According to figures from the Department, there are 102,000 farmers eligible for ANC payments.

However, every year, only 95,000 t0 96,000 farmers receive payments through the scheme, as other farmers do not comply with the requirements.

The three main reasons that farmers do not get payments are not meeting the seven-month stock retention period; not meeting the 12-month stocking rate average; or a failure to submit (or late submission of) the annual sheep census form.

In many cases, if farmers had looked at their numbers and outlined what stock they need to have kept, they would have gotten the payment, which can be a substantial source of income for any farm.

Payment rates

In 2018, there was a €25m increase to the ANC budget, while, in 2019, this has increased by a further €23m to bring the total funding to €250m.

The new payment rates mean that the maximum payment for hill farmers with 34ha or more of eligible land has increased to €4,128, an increase of just shy of €100 when compared with the 2018 scheme.

For 2019, the previous designated land types of mountain, more severely and less severely have changed to category 1, 2 and 3 respectively; for example if a farmer had 10ha of mountain lands in 2018, they now have 10ha of Category 1 lands.

New entrants

For new entrants who do not receive their herd number in sufficient time to meet the required stocking density, the density will be calculated proportionally on the amount of stock held over the remaining months of the year by reference to the start date of the herd number.

However, applicants are required to meet the minimum stocking density within 10 working days of receiving their herd number.

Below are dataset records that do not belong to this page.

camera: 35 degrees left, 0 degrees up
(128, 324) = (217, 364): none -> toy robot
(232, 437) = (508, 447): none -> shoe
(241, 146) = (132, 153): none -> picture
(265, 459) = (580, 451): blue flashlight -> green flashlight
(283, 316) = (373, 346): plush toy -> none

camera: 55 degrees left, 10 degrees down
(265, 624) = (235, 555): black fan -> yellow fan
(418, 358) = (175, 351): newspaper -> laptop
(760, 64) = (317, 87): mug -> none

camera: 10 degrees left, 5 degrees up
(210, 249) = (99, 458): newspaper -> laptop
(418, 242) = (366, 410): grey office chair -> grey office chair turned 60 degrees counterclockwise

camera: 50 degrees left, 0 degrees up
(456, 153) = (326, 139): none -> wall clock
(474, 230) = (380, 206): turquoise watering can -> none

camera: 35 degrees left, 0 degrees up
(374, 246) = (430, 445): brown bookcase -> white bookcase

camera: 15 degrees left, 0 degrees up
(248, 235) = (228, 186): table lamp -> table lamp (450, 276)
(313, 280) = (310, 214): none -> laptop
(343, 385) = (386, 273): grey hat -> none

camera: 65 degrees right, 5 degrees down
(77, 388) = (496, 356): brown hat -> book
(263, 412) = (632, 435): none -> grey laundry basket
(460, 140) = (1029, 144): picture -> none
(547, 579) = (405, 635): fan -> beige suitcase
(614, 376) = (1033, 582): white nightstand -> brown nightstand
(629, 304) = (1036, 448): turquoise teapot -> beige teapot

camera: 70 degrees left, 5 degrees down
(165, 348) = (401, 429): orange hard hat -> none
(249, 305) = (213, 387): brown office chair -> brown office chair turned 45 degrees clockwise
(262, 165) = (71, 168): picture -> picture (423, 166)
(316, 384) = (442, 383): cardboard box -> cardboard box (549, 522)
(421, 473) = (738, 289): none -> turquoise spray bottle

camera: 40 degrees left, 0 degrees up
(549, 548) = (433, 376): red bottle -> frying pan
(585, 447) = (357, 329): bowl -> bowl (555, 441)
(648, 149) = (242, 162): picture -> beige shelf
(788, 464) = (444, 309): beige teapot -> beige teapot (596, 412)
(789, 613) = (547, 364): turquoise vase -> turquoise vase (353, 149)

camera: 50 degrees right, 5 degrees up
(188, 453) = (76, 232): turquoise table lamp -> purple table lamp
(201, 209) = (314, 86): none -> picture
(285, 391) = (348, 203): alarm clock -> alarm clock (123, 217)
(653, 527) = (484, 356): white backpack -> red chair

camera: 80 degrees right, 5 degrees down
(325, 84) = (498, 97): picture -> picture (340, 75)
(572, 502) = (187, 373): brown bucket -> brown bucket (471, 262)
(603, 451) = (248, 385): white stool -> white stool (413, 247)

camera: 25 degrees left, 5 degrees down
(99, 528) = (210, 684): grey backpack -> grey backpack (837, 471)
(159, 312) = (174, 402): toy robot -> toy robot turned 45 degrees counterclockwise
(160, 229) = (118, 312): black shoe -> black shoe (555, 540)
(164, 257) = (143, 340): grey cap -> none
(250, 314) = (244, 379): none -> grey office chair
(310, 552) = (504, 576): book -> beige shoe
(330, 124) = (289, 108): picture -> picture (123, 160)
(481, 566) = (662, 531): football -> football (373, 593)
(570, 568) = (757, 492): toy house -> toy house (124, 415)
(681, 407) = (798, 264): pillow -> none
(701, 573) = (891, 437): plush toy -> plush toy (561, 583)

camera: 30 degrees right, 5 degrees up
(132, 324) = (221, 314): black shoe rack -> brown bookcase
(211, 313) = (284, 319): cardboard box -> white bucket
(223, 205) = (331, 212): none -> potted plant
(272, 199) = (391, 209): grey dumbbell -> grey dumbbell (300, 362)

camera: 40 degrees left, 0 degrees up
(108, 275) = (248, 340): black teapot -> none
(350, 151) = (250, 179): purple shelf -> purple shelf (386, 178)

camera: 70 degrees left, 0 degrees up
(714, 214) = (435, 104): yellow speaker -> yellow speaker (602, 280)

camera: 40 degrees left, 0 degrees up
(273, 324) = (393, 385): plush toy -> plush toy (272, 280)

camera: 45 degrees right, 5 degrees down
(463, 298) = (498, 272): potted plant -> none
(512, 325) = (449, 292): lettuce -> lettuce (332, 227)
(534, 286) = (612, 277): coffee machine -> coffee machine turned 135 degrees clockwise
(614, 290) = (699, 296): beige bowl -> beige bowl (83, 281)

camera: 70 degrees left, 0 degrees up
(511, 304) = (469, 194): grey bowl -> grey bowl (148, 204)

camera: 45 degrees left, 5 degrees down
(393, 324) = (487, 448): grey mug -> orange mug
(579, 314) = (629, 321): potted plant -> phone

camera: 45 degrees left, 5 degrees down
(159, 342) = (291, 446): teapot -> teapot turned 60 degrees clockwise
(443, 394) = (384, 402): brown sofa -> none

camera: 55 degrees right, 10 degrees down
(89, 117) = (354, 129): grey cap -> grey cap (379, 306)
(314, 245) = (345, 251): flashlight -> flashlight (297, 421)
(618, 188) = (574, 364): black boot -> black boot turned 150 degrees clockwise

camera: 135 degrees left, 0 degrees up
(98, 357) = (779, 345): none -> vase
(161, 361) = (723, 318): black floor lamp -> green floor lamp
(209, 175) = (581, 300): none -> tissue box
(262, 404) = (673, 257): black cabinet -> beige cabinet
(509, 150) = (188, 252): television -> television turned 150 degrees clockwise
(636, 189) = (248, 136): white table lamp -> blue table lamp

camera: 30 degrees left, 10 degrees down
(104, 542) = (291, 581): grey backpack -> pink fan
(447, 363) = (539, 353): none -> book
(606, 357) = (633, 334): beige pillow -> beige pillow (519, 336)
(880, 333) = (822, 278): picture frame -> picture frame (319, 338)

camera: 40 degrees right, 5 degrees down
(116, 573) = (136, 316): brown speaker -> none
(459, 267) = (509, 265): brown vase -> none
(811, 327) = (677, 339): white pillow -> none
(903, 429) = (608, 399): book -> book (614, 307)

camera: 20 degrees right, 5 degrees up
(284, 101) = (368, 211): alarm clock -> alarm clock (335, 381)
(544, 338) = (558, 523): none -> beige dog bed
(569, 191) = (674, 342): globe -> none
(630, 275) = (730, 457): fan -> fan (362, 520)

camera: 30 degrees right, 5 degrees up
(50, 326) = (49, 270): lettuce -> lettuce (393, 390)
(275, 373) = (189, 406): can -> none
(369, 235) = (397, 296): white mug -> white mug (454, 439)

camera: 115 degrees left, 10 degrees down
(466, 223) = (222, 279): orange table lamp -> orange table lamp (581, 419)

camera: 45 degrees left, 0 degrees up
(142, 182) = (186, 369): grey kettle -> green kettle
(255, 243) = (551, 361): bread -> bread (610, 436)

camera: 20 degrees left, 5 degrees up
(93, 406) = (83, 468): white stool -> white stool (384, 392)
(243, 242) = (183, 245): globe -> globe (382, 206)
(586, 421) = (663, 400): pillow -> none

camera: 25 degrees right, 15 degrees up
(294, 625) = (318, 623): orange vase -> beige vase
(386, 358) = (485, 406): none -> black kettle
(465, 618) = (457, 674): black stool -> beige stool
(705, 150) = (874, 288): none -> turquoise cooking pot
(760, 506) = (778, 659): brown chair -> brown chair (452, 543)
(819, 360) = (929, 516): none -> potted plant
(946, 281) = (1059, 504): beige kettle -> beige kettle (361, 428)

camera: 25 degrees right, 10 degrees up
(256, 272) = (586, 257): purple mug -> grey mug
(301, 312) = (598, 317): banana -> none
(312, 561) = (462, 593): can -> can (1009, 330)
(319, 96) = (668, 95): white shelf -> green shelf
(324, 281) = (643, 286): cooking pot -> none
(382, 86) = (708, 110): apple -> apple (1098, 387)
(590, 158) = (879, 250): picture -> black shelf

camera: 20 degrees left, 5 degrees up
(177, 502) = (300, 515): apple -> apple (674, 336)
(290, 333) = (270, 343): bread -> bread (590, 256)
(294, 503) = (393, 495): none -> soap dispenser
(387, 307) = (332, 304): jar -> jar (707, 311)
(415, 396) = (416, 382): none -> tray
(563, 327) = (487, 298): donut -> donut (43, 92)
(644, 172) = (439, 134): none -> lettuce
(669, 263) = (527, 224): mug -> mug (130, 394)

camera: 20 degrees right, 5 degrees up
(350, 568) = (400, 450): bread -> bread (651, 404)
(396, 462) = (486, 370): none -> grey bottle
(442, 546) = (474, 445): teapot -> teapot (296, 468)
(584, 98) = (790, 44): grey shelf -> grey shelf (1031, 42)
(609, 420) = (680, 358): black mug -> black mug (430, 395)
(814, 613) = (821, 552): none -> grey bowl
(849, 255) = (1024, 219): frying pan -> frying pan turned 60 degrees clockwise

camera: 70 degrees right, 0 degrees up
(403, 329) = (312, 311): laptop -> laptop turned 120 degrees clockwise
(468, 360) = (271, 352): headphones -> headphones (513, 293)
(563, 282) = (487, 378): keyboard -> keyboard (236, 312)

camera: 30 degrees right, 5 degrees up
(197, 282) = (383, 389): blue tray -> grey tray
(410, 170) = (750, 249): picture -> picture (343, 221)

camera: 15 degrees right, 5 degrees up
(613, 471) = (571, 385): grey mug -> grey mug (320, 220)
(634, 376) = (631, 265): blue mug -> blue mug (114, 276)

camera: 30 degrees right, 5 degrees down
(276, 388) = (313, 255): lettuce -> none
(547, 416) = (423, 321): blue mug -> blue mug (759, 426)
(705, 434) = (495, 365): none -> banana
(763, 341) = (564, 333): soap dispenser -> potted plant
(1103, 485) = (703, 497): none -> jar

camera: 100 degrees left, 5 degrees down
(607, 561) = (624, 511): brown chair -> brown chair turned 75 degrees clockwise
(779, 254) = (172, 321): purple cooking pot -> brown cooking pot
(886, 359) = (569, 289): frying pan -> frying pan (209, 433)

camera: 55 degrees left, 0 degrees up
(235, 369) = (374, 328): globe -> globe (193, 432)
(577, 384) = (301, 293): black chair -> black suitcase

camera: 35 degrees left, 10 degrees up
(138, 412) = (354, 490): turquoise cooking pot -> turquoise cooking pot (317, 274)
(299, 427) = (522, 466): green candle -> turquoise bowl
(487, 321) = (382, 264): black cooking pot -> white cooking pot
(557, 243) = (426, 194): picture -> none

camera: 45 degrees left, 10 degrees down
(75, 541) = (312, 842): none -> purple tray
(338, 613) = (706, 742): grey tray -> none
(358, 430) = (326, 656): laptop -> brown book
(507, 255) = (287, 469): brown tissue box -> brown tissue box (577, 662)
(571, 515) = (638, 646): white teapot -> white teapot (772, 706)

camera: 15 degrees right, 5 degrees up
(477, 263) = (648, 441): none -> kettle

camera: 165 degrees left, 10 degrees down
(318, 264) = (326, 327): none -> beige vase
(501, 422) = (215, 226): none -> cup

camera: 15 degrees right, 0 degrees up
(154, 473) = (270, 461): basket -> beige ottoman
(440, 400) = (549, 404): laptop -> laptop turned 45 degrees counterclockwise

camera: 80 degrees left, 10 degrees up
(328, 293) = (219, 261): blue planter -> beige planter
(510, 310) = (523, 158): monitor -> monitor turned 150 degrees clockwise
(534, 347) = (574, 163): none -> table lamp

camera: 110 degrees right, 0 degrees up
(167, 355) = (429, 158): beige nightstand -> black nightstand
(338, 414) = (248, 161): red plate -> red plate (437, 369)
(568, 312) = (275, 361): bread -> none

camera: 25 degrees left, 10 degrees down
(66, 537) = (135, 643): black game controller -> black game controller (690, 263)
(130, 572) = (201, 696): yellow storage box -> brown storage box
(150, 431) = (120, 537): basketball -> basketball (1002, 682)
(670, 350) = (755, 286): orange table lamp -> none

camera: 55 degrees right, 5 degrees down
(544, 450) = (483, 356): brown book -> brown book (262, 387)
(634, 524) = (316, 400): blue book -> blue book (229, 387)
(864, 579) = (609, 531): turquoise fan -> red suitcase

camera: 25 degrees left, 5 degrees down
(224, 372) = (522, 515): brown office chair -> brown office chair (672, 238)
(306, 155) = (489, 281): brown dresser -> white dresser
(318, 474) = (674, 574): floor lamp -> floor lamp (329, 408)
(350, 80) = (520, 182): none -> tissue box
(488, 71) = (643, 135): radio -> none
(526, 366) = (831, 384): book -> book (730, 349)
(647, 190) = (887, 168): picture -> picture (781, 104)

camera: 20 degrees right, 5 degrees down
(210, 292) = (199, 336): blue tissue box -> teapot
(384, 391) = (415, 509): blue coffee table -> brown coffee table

Therefore, if you are new to farming and cannot hold cattle for seven consecutive months in 2019, as you started farming in July, you are still eligible for an ANC payment.

For farmers who have not yet held cattle for seven consecutive months in 2019, they will not receive payment until they do.

The donkey question

Every year, there are a number of farmers who will keep donkeys to be eligible for the payment. Donkeys are still equivalent to 1LU. However, from 2020, only 50% of the stocking density requirement can be fulfilled using donkeys. Applicants will be required to use other livestock to fulfil the other 50% requirement.